Whether the regulations will ultimately apply to other Christian organizations and even secular organizations remains in the hands of the courts. Numerous organizations including a national arts and crafts chain, Tyndale House Publishers, and a group of Christian universities have challenged the health care regulations as violating religious liberty law [October 16, 2012 Legal Update].3 Religion law expert and University of Virginia law professor Douglas Laycock told The New York Times that “[t]his is highly likely to end up at the Supreme Court. There are so many cases, and we are already getting strong disagreements among the circuit courts.”4

The proposed regulations are not finalized and HHS is seeking public comment on whether additional or different language should be used to define the exemption. ECPA may submit comments on behalf of the industry and welcomes your input. The public comment period will remain open through April 8, 2013.
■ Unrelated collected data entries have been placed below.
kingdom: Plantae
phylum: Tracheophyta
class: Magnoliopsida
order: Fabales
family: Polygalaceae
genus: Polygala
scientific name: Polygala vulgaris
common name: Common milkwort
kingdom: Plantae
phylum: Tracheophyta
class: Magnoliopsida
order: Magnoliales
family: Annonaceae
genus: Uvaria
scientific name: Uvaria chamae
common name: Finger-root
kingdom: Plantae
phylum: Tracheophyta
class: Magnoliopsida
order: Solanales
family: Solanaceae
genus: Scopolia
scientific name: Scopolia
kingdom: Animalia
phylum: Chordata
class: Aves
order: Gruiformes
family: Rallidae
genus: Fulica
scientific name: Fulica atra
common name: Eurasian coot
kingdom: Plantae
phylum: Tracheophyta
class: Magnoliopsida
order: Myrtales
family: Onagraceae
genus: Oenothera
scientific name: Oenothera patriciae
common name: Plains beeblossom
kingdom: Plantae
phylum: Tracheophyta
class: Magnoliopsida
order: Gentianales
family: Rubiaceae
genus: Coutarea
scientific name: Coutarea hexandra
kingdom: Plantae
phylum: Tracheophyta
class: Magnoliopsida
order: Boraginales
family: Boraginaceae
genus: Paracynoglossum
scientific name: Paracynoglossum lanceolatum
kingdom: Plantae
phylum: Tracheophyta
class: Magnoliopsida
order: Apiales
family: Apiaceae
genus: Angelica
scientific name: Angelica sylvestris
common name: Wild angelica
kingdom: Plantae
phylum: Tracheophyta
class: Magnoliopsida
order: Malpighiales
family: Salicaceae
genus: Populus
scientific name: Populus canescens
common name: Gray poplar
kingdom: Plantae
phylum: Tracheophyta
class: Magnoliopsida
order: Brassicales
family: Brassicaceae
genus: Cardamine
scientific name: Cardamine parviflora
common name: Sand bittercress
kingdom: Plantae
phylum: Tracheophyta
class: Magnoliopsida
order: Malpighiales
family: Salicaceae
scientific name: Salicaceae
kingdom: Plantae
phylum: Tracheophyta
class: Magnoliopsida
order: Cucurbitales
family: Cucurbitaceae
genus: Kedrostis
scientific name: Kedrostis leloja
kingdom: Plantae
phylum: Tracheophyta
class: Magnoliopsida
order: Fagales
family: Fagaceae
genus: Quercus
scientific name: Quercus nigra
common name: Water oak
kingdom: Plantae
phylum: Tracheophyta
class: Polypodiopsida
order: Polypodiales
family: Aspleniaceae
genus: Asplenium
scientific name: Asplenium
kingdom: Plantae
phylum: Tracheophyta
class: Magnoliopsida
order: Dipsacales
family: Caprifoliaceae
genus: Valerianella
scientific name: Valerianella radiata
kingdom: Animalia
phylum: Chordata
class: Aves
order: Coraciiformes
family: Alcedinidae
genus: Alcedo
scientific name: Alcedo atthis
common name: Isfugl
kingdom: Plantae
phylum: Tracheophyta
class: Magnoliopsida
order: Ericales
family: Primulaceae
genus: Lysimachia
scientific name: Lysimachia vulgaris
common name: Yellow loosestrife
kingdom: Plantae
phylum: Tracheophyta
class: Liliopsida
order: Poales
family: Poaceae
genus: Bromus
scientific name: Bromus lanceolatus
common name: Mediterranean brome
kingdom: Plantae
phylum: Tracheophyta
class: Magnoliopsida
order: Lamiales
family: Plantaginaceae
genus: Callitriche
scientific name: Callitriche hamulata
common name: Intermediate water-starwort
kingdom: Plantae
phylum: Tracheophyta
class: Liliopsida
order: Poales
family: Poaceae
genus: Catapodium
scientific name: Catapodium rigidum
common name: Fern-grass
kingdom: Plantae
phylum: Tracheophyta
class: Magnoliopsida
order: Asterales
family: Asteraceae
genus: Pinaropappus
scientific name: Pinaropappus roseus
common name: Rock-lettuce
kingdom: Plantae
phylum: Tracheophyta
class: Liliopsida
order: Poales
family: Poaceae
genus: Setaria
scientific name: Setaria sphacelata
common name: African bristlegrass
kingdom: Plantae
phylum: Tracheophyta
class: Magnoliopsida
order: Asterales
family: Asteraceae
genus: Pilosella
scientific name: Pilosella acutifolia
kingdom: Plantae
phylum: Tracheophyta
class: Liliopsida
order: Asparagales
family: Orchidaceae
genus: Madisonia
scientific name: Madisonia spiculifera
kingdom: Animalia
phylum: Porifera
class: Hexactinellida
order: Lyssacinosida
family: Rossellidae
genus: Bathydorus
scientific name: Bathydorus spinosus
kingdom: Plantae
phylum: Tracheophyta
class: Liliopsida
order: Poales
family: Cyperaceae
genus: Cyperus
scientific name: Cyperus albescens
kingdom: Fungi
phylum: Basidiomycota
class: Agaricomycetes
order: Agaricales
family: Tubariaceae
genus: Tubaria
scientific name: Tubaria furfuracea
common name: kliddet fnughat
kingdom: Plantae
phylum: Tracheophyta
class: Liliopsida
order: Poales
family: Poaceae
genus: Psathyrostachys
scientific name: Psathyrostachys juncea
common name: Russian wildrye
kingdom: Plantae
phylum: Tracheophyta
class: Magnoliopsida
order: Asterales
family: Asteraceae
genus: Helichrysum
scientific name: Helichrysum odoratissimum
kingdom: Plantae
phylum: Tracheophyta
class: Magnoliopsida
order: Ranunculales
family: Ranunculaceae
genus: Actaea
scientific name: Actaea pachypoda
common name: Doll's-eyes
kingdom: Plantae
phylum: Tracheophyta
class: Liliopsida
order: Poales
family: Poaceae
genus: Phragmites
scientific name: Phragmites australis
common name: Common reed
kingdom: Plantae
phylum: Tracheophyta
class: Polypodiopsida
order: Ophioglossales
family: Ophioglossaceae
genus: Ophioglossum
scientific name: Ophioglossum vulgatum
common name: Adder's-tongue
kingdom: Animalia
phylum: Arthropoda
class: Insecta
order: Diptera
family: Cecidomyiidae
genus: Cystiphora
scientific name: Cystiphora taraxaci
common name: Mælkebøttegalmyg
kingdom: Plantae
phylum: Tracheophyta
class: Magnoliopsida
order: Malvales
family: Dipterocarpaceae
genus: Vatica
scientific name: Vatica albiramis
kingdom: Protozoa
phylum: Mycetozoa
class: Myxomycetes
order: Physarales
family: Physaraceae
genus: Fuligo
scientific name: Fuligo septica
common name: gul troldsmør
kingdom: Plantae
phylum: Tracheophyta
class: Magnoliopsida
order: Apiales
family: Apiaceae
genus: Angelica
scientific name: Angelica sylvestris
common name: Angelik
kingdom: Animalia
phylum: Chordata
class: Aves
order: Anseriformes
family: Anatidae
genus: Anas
(1) Coverage of Certain Preventive Services Under the Affordable Care Act, 78 Fed. Reg. 8456-76 (proposed Feb. 1, 2013) (to be codified at 26 C.F.R. § 54, 29 C.F.R. § 2590, and 45 C.F.R. §§ 147, 148, 156).

(2) I.R.C. § 6033(a)(3)(A)(i) and (iii) (2013).

(3) See Tyndale House Publishers, Inc. v. Sebelius, Cause No. 12-1635 (RBW) (D.D.C. Nov. 16, 2012); Hobby Lobby Stores, Inc. v. Sebelius, Cause No. CIV-12-1000-HE. (W.D. Okla. Nov. 19, 2012); Colorado Christian University v. Sebelius, Cause No. 11-CV-03350-CMA-BNB (D. Colo. Jan. 7, 2013).

(4) Ethan Bronner, A Flood of Suits Fights Coverage of Birth Control, THE N.Y. TIMES, Jan. 27, 2013, at A1.